__Data to use__
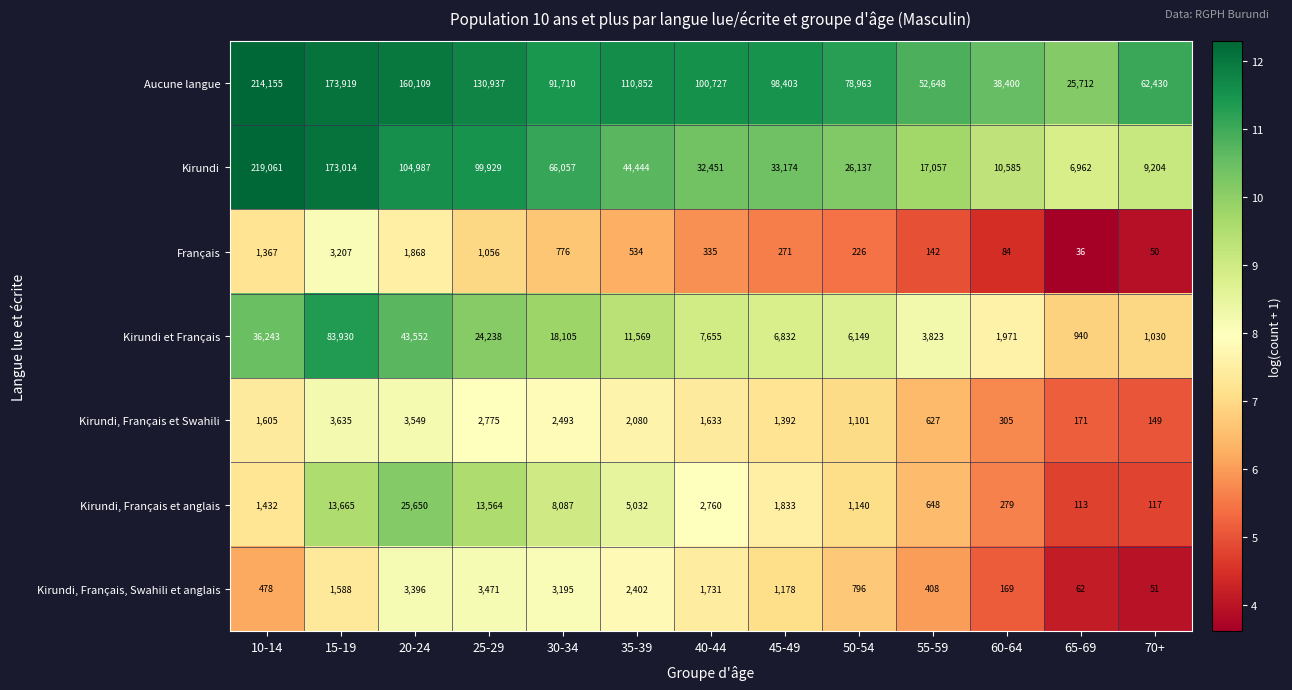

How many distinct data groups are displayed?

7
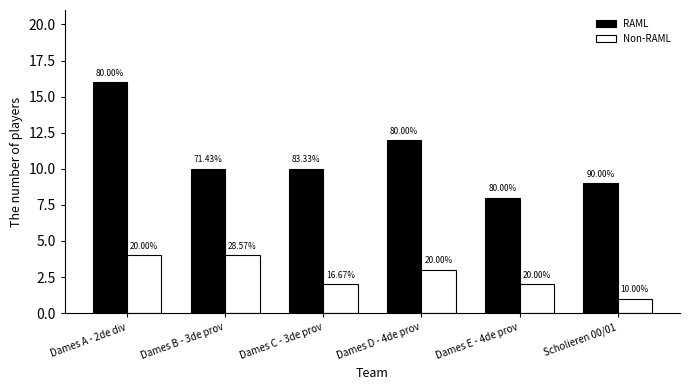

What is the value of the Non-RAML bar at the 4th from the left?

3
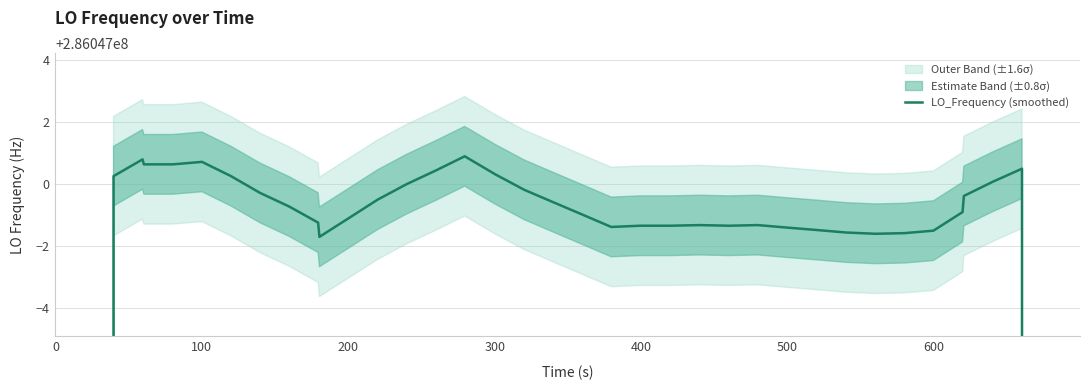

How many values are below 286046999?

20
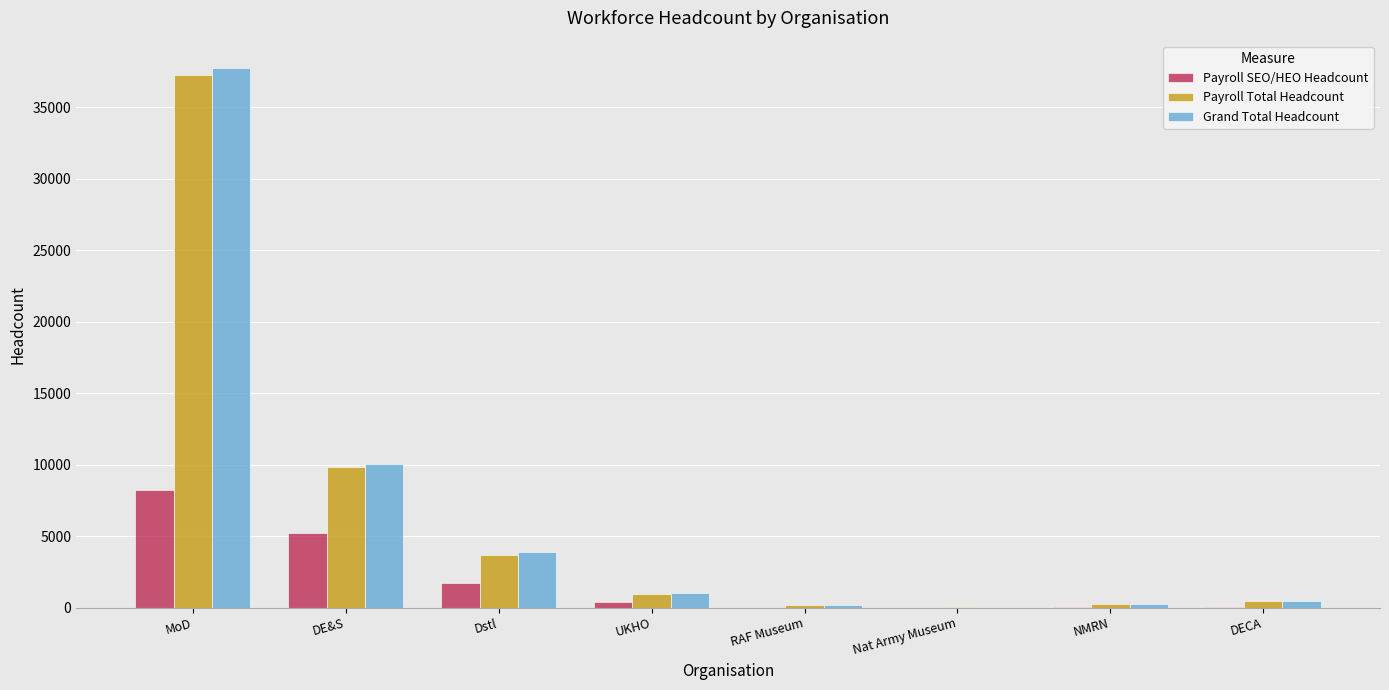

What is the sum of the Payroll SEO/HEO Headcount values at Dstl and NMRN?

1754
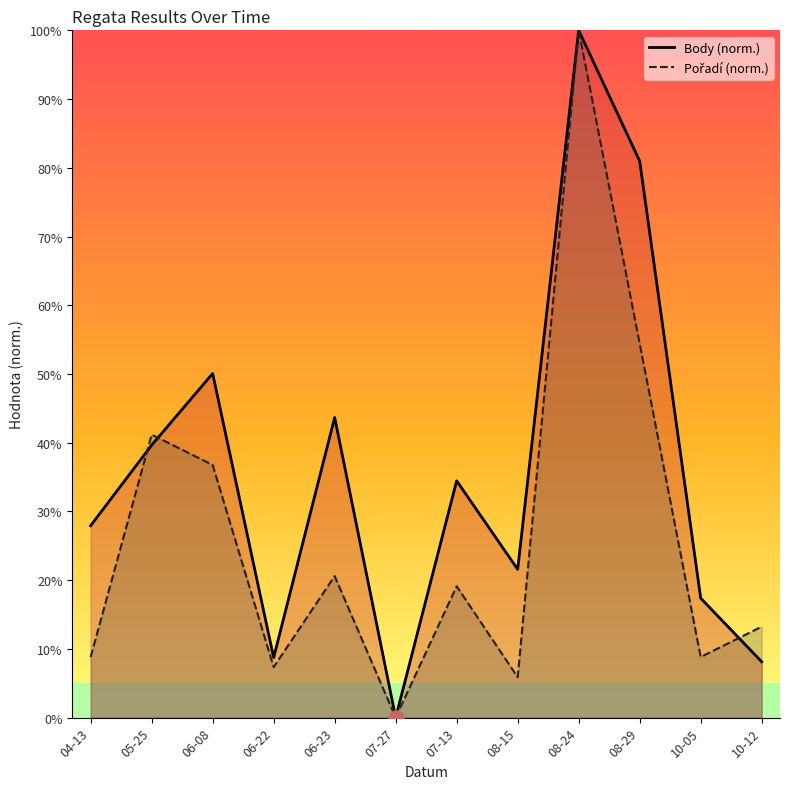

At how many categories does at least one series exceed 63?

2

...

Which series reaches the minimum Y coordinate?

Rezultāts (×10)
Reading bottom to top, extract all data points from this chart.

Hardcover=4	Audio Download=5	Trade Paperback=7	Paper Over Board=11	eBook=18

__Task requirements__
Return each line of the records above that contains the word "series". Case counts.

__Result of this exercise__
At how many categories does at least one series exceed 63?
Which series reaches the minimum Y coordinate?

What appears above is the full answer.